Thus the area around Calais became by far the strongest fortified portion of the Kanalküste (Channel coast), and in 1944 the location of by far the greatest concentration of German armor in the West. It was there that the Atlantic Wall came closest to what German propaganda claimed it was, an impregnable fortress.
HE WAS A strange man, the German führer. In the view of the deputy chief of operations at Oberkommando der Wehrmacht (OKW), Gen. Walter Warlimont, “He knew the location of the defenses in detail better than any single army officer.” Hitler’s passion for detail was astonishing. On one occasion, he pointed out that there were two fewer antiaircraft guns on the Channel Islands than had been there the previous week. The officer responsible for this supposed reduction was punished. It turned out to have been a miscount.

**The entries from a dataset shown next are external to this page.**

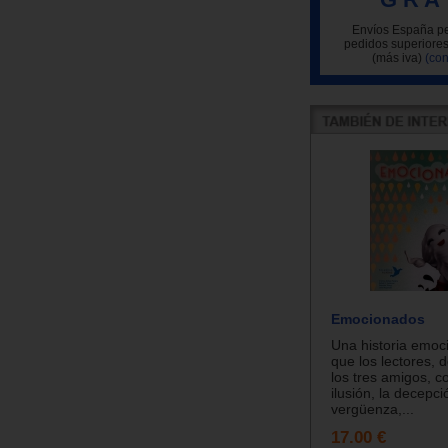
Envíos España pe
pedidos superiores
(más iva)
(con
Emocionados
Una historia emoc
que los lectores, 
los tres amigos, c
ilusión, la decepci
vergüenza,...
17.00 €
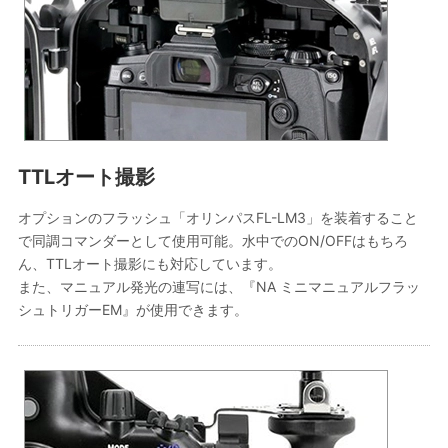
TTLオート撮影
オプションのフラッシュ「オリンパスFL-LM3」を装着すること
で同調コマンダーとして使用可能。水中でのON/OFFはもちろ
ん、TTLオート撮影にも対応しています。
また、マニュアル発光の連写には、『NA ミニマニュアルフラッ
シュトリガーEM』が使用できます。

Hitler spent hours studying the maps showing German installations along the Atlantic Wall. He demanded reports on building progress, the thickness of the concrete, the kind of concrete used, the system used to put in the steel reinforcement—these reports often ran to more than ten pages.14 But, after ordering the creation of the greatest fortification in history, he never bothered to inspect any part of it. After leaving Paris in triumph in the summer of 1940, he did not set foot on French soil again until mid-June 1944. Yet he declared this was the decisive theater!
I. The jets were powered by synthetic fuel, one source of which was the German 1944 potato crop made into alcohol. The German people paid a terrible price in 1945 for this madness.